== Given data ==
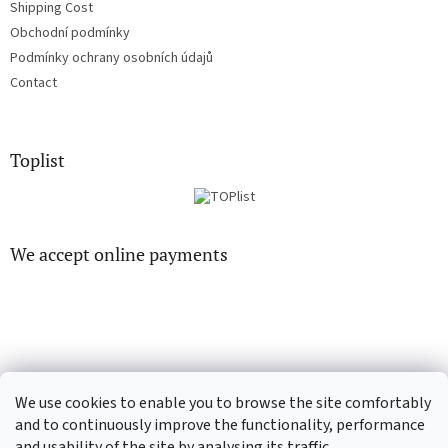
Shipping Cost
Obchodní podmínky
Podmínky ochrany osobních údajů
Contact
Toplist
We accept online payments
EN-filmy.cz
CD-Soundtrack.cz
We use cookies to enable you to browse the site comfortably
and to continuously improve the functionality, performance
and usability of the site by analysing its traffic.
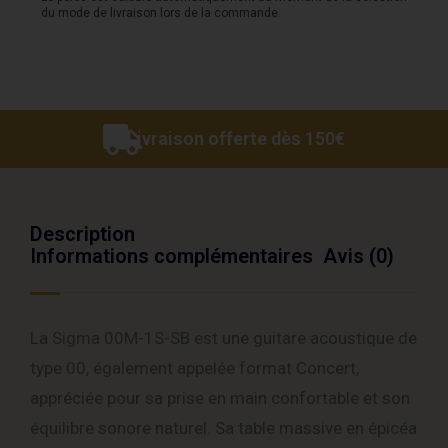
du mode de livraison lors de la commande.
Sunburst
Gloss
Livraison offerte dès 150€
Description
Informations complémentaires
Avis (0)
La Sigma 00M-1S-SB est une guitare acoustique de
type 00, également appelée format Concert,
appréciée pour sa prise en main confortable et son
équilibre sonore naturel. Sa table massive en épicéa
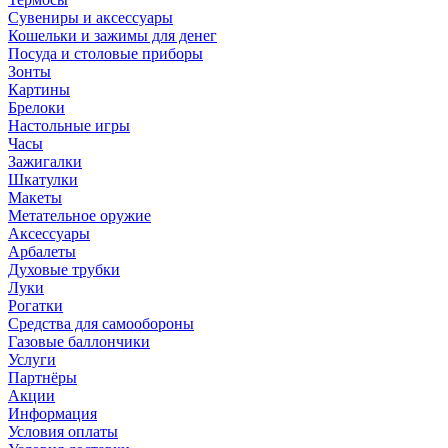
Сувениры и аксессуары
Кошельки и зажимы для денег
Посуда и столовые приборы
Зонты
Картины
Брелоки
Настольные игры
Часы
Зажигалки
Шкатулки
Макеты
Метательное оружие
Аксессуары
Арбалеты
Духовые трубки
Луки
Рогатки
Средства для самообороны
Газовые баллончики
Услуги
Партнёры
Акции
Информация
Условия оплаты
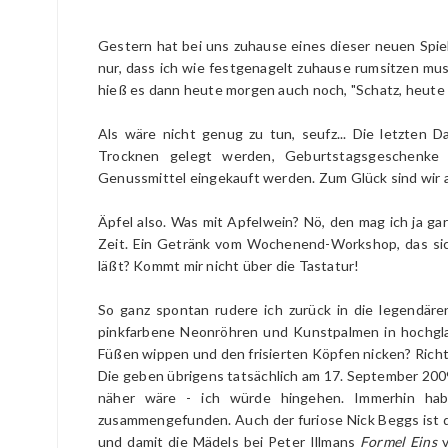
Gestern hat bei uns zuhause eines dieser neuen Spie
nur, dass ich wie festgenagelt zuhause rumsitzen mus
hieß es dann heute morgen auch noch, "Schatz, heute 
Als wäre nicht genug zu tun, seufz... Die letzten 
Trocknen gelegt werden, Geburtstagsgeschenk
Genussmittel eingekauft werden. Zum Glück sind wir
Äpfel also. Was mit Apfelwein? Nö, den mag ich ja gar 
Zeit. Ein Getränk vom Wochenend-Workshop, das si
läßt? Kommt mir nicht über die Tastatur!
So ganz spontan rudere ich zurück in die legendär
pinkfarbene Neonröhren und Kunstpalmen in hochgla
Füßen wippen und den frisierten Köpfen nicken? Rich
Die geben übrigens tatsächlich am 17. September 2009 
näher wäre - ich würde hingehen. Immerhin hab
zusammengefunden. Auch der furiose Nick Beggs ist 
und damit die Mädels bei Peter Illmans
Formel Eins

== Job ==
Pull every line of text from the data above and copy each one without changes, in its original order. Leave the pictures out of your answer.

== Solution for this problem ==
Shipping Cost
Obchodní podmínky
Podmínky ochrany osobních údajů
Contact
Toplist
We accept online payments
EN-filmy.cz
CD-Soundtrack.cz
We use cookies to enable you to browse the site comfortably
and to continuously improve the functionality, performance
and usability of the site by analysing its traffic.
du mode de livraison lors de la commande.
Sunburst
Gloss
Livraison offerte dès 150€
Description
Informations complémentaires
Avis (0)
La Sigma 00M-1S-SB est une guitare acoustique de
type 00, également appelée format Concert,
appréciée pour sa prise en main confortable et son
équilibre sonore naturel. Sa table massive en épicéa
Сувениры и аксессуары
Кошельки и зажимы для денег
Посуда и столовые приборы
Зонты
Картины
Брелоки
Настольные игры
Часы
Зажигалки
Шкатулки
Макеты
Метательное оружие
Аксессуары
Арбалеты
Духовые трубки
Луки
Рогатки
Средства для самообороны
Газовые баллончики
Услуги
Партнёры
Акции
Информация
Условия оплаты
Gestern hat bei uns zuhause eines dieser neuen Spie
nur, dass ich wie festgenagelt zuhause rumsitzen mus
hieß es dann heute morgen auch noch, "Schatz, heute 
Als wäre nicht genug zu tun, seufz... Die letzten 
Trocknen gelegt werden, Geburtstagsgeschenk
Genussmittel eingekauft werden. Zum Glück sind wir
Äpfel also. Was mit Apfelwein? Nö, den mag ich ja gar 
Zeit. Ein Getränk vom Wochenend-Workshop, das si
läßt? Kommt mir nicht über die Tastatur!
So ganz spontan rudere ich zurück in die legendär
pinkfarbene Neonröhren und Kunstpalmen in hochgla
Füßen wippen und den frisierten Köpfen nicken? Rich
Die geben übrigens tatsächlich am 17. September 2009 
näher wäre - ich würde hingehen. Immerhin hab
zusammengefunden. Auch der furiose Nick Beggs ist 
und damit die Mädels bei Peter Illmans
Formel Eins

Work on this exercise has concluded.